A Clinician’s Framing
One of the most clinically interesting shifts in the last decade is not just that ketamine can help certain patients with treatment-resistant depression. It is that the same medication has a history in anesthesiology and pain medicine, and it continues to be studied and used across both pain and mood contexts, with overlapping questions about mechanisms, patient selection, and safe implementation.¹⁻⁴
At the same time, it is exactly this “promise + complexity” combination that makes standards and restraint important. This is not casual medicine.
Why Pain and Mood So Often Travel Together
Chronic pain and mood symptoms frequently co-occur and reinforce each other through function, sleep disruption, stress physiology, and central nervous system changes. Reviews and research on pain–mental health comorbidity emphasize this close association and the social and clinical consequences that follow.⁵
Clinically, this shows up as:
- Pain that escalates when depression and anxiety escalate.
- Depression that becomes more treatment-resistant when pain remains uncontrolled.
- Functional decline that is driven more by the whole system than by a single diagnosis.
What’s “Emerging” Right Now
TRD implementation maturity
In TRD, expert groups synthesize evidence and focus heavily on implementation details: appropriate setting, infrastructure, personnel, and monitoring.¹ CANMAT similarly emphasizes that single-dose IV racemic ketamine has strong efficacy evidence in TRD, while maintenance evidence is more limited, and risks need case-by-case assessment.³
Complex pain protocols and consensus standards
In pain medicine, consensus guidelines exist for IV ketamine infusions in chronic pain, including patient selection, contraindications, and safety considerations.²
This matters because pain protocols can differ from mood protocols, but standards still apply: screening, monitoring, and a clear rationale for why ketamine is being used in this patient at this time.
The “shared mechanism” conversation
A cautious version of the emerging conversation is that glutamatergic systems and neuroplasticity are relevant in both chronic pain and mood disorders. That does not mean every patient with both conditions is a good candidate. It means clinicians should think in terms of systems and circuits, not siloed diagnoses. Evidence syntheses for mood disorders emphasize this paradigm shift while still highlighting unresolved questions and the importance of safety.¹⁴
How I Think About Candidate Selection When Pain and Mood Overlap
Start with the clinical objective
- Are we aiming to reduce depressive symptoms that have not responded to standard care?¹³
- Are we aiming to reduce a refractory pain syndrome where other evidence-based options have been insufficient?²
- Are we aiming to restore function in a patient with multidimensional pain–mood impairment?

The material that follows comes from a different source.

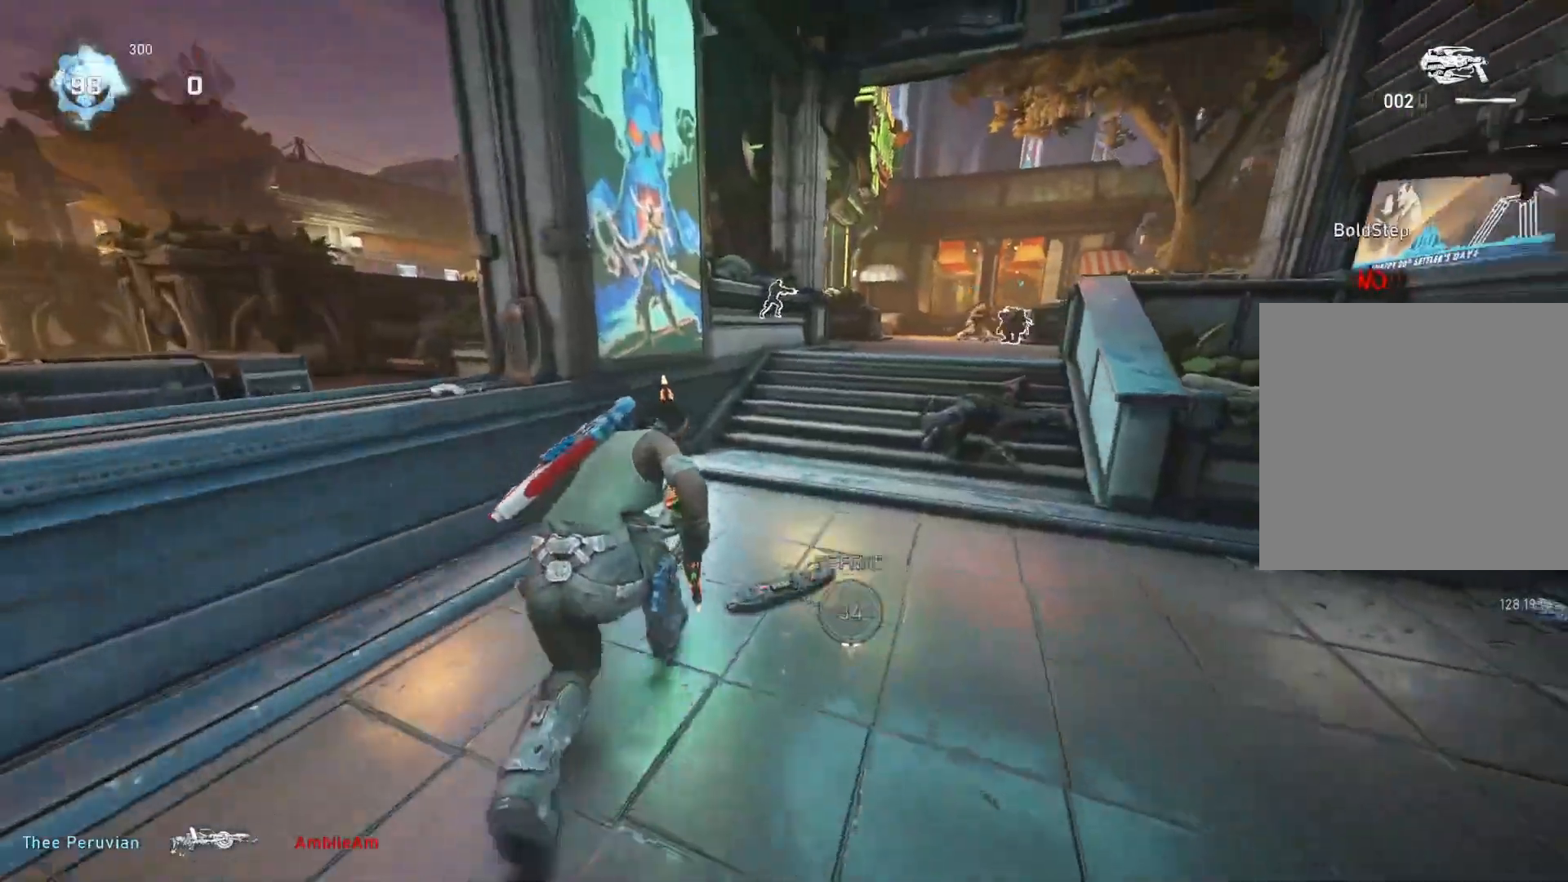
{"buttons": [], "left_stick": "up-right", "right_stick": "right", "events": [[117, "left_stick", "up"], [133, "L1", "up"], [217, "L1", "down"], [300, "L1", "up"], [433, "left_stick", "up-right"], [500, "right_stick", "right"]]}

Confirm the basics before escalation
Ketamine should not replace foundational care: appropriate antidepressant trials, psychotherapy access, sleep assessment, physical rehabilitation, and coordinated pain management when indicated.¹³⁵
Use contraindications and risk flags as guardrails
Pain consensus guidance highlights contraindication categories (for example, poorly controlled cardiovascular disease, pregnancy, psychosis).² Mood disorder implementation guidance emphasizes safety and tolerability concerns and the need for competent monitoring infrastructure.¹³
Responsibility When People Are Desperate
Some of the most ethically challenging cases are not the straightforward TRD referrals. They are patients with long-standing pain, worsening mood, and real functional collapse.
My bias is that desperation is not an indication. It is a reason to slow down, screen carefully, coordinate more tightly, and choose a setting that can monitor responsibly. FDA warnings about compounded ketamine for psychiatric indications underscore why setting and monitoring cannot be treated as a convenience variable.⁶
What I Want Referring Clinicians to Take Away
- Ketamine sits at a real intersection of anesthesiology, pain medicine, and psychiatry, and implementation details are the difference between “care” and “risk.”¹⁻³
- Pain and mood overlap is common and clinically meaningful, but it does not eliminate the need for careful selection.⁵
- Responsible practice is possible through screening, monitoring, and coordinated care.
References
- McIntyre RS, et al. “Synthesizing the Evidence for Ketamine and Esketamine in TRD: Expert Opinion on Evidence and Implementation.” Am J Psychiatry. (2021).
- Cohen SP, et al. ASRA/AAPM/ASA consensus guidelines on IV ketamine infusions for chronic pain. (2018).
- Swainson J, et al. CANMAT Task Force Recommendations for racemic ketamine in adults with MDD. (2021).
- Sanacora G, et al. “A Consensus Statement on the Use of Ketamine in the Treatment of Mood Disorders.” JAMA Psychiatry. (2017).
- Bhatt K, et al. “The pain and mental health comorbidity.” (2024).
FDA warning on compounded ketamine products for psychiatric disorders. (Oct 10, 2023).